A bill that would beef up Utah’s hate crimes law passed on second reading in the Senate Friday with a vote of 17-12.
SB 107 – Hate Crimes Amendments, sponsored by Senator Steve Urquhart (Republican – St. George), expands the definition of a hate crime to include a criminal offense against a person or property committed in whole or in part due to the victim’s ancestry, disability, ethnicity, gender, gender identity, national origin, race, religion, or sexual orientation. The bill would also allow prosecutors to increase felony and misdemeanor criminal charges for bias-motivated attacks by one level.
A companion resolution, SJR 13 – Joint Resolution Amending Rules of Evidence, protects free speech by saying that prosecutors will be unable to use a defendant’s expressions or associations as evidence unless it specifically relates to the alleged hate crime being charged. The resolution passed unanimously.
The sponsor made an impassioned speech urging lawmakers to consider his bill. “This is an important law to signal that we’re going to recognize just as our founders recognized that there are certain things that as human beings they do threaten to divide us. They do make certain folks, and that would be all of us at times, targets of crime, targets of certain actions,” said Urquhart. “Help Utah lift her lamp. Help Utah lead. Help Utah shine with liberty and justice for all.”
Salt Lake County Mayor Ben McAdams and Salt Lake City Mayor Jackie Biskupski, both Democrats, sat beside Urquhart on the Senate floor to lend their support as lawmakers debated the bill.
Senator Todd Weiler (Republican – Woods Cross) questioned the need to define certain groups and leave out others. He noted that if he were attacked because he was obese, wearing Brigham Young University colors, or because he’s a fan of entertainers Justin Bieber or Taylor Swift, he would not be protected under the proposed hate crimes law.
“How is that equal? Because to me, it smacks as if it’s a special status, it’s an elevated status more important than obese people, more important than BYU fans, more important than fill-in-the-blank because if you attack me because I’m transgender now there’s an elevated right, a special right where there should be a penalty enhancement,” said Weiler.
Urquhart said the classifications acknowledge that some groups are more at-risk than others. “The reality is that certain groups are attacked because they belong to that group, whether it’s black, whether it’s white, whether it’s Mormon, whether it’s Jewish.”
He told the body that Utah’s current hate crimes statute, originally passed in 1992, is insufficient. “We do not have hate crimes legislation on the books.
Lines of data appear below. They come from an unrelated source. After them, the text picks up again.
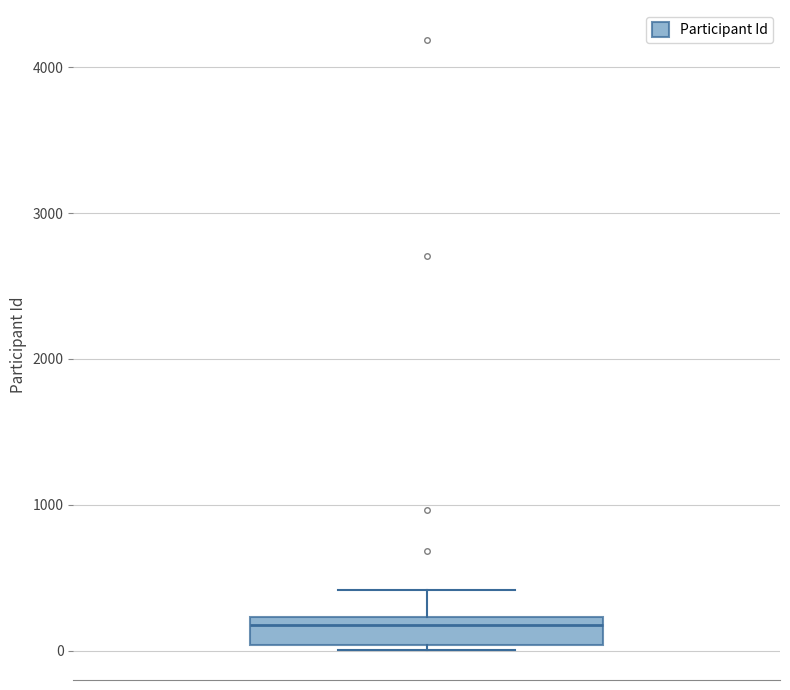

Where is the upper edge of the box on the y-axis? The values are not printed on the chart, so give them approximately, as read against the axis.

200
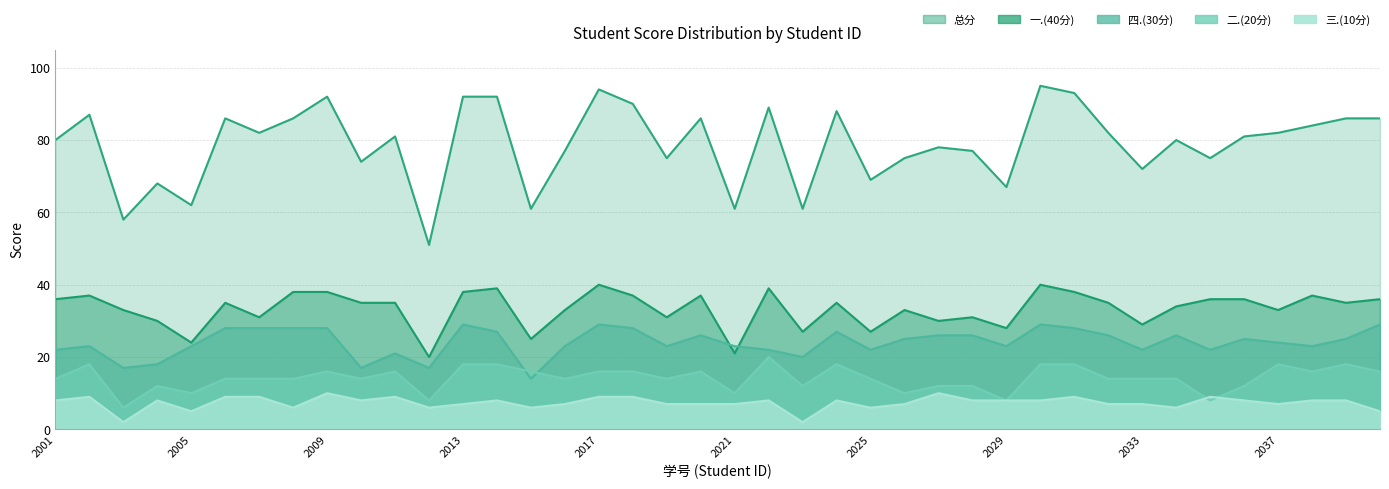

At which label does 总分 reach its peak?

2022112030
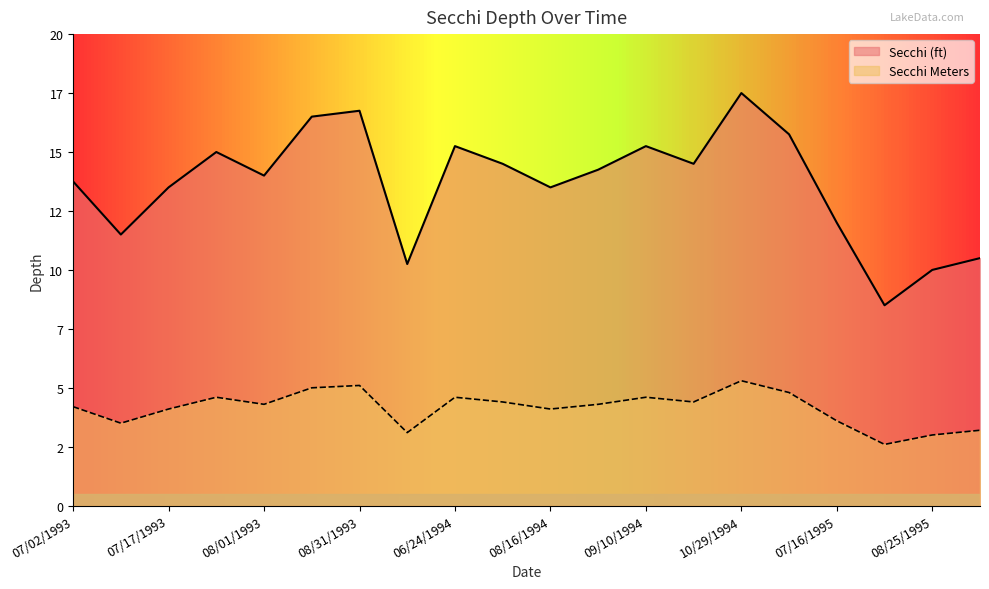

The value of Secchi Meters at 07/07/1993 is 5.6. True or false?

False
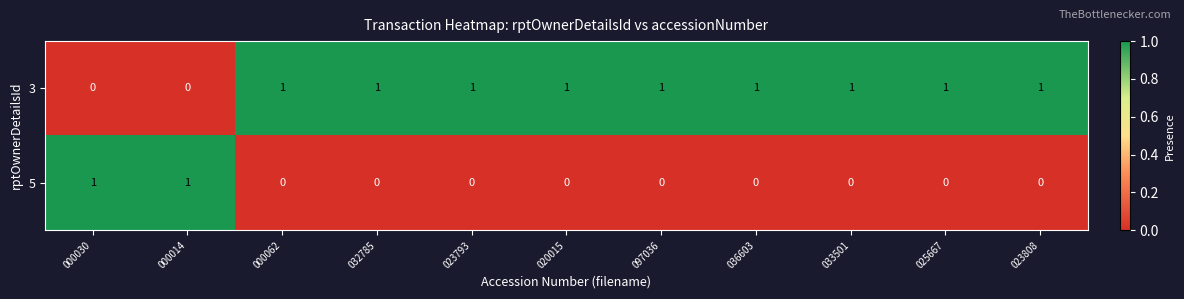

The 3 series shows 1 at 033501. True or false?

True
We can call a football a duck; it’s still a football,” said Urquhart. “[The hate crimes law] is toothless. That is why we have never had a successful prosecution for hate crimes in the state of Utah.”
“What’s wrong with the categories that we’ve had since 1992?,” asked Weiler. “That is the discussion we’re having, strengthening the hate crimes legislation. This is 2016, not 1992. That is the quest of America; we’re forever hungry for liberty. We will forever, I hope, extend liberty to populations in need of it,” Urquhart responded. “There have been horrendous crimes in the nation against folks just because of their sexual orientation and gender identity. It was a different world in 1992. It’s deplorable that in 1992 we might have thought that was acceptable. It is absolutely unacceptable that in 2016 someone can target someone because of their sexual orientation or gender identity and we would not give that an enhanced penalty.”
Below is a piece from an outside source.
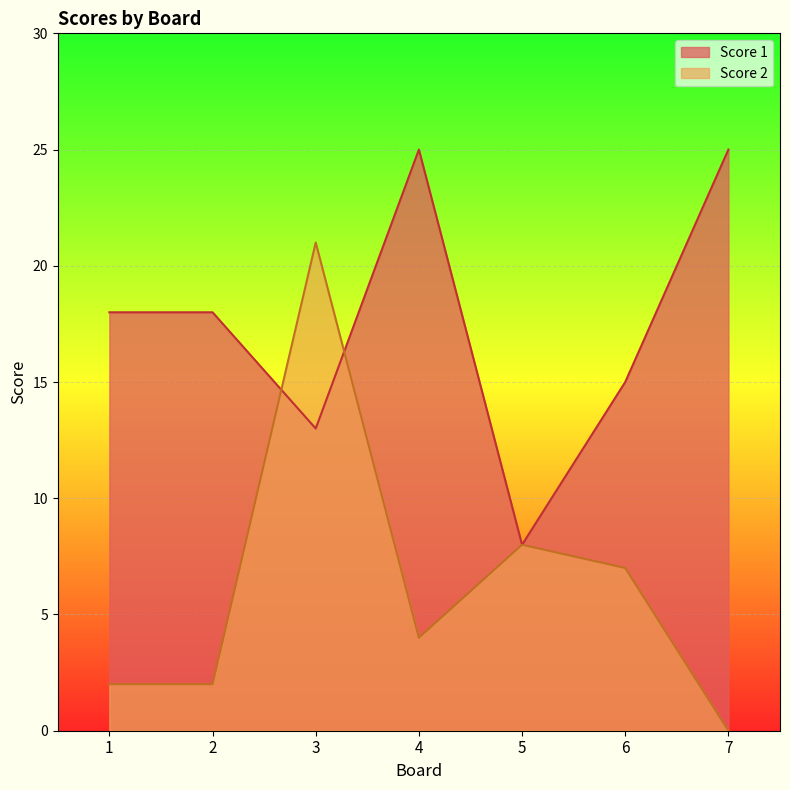

Which label corresponds to the smallest value in the chart?

7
Senator Daniel Thatcher (Republican – West Valley City) said that the bill doesn’t provide special treatment for minority groups. “This has everything to do with recognizing that some people are just a little more dangerous. This isn’t about minorities; this is about people.”
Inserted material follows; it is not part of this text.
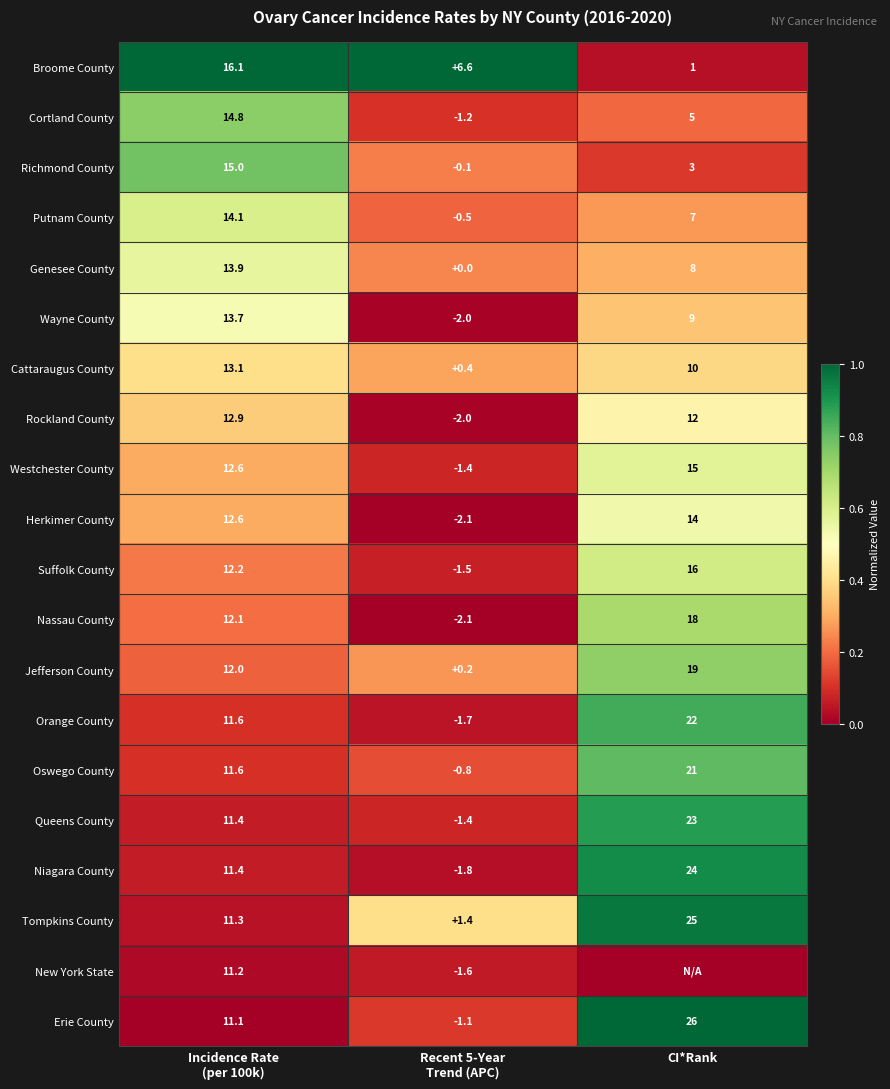

What is the minimum value for Westchester County?

-1.4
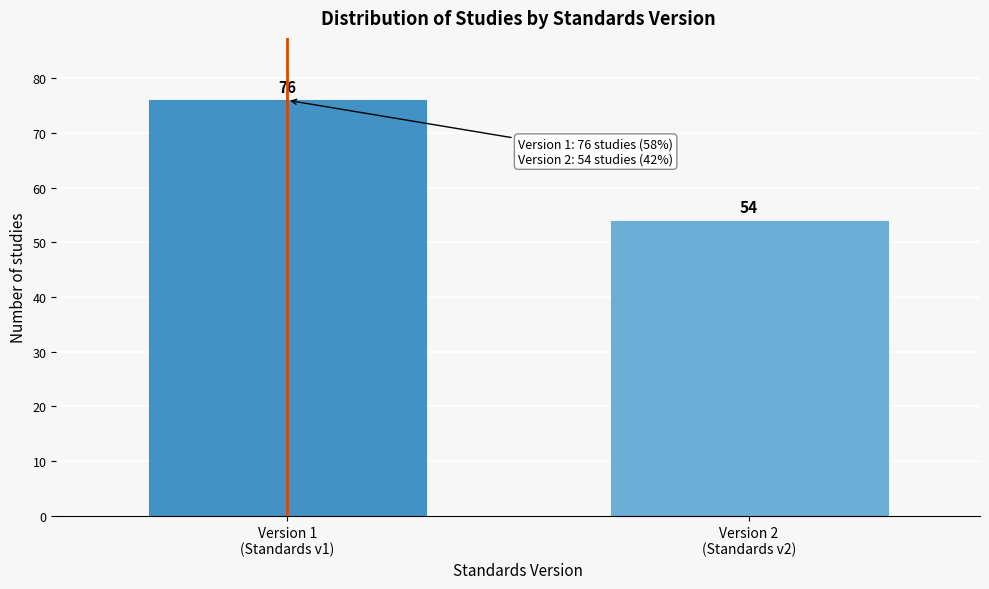

Reading right to left, what are all the values shown in this chart?

54	76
Recounting the persecution endured by early followers of the LDS Church, Senator Jim Dabakis (Democrat – Salt Lake City) asked everyone to reflect on those incidents. “Is it just rape and murder and arson or was this sent for a much broader message? That’s what hate crimes do,” said Dabakis. “They are a separate crime. They matter. As you think, was this a hate crime or was this just another crime? That’s what we’re protecting. That’s what we’re talking about. The message that goes forward to everybody in a community where these kinds of things are just treated as another crime, they’re not.”
The bill hit a major roadblock earlier this month when The Church of Jesus Christ of Latter-day Saints issued a statement urging lawmakers not to disturb the balance between religious freedom and gay rights that was achieved when the Legislature passed a landmark non-discrimination bill in 2015.
“This is an important issue, and it’s important that we say as a state that it is not permissible to target a community. It is not permissible to target race, ethnicity, religion, age, gender, sexual orientation, or gender identity,” Urquhart concluded.
SB 107 is expected to come up for a final vote as early as Monday. It faces an uphill battle, as some Senators noted that their yes votes were subject to change during the thrid and final vote.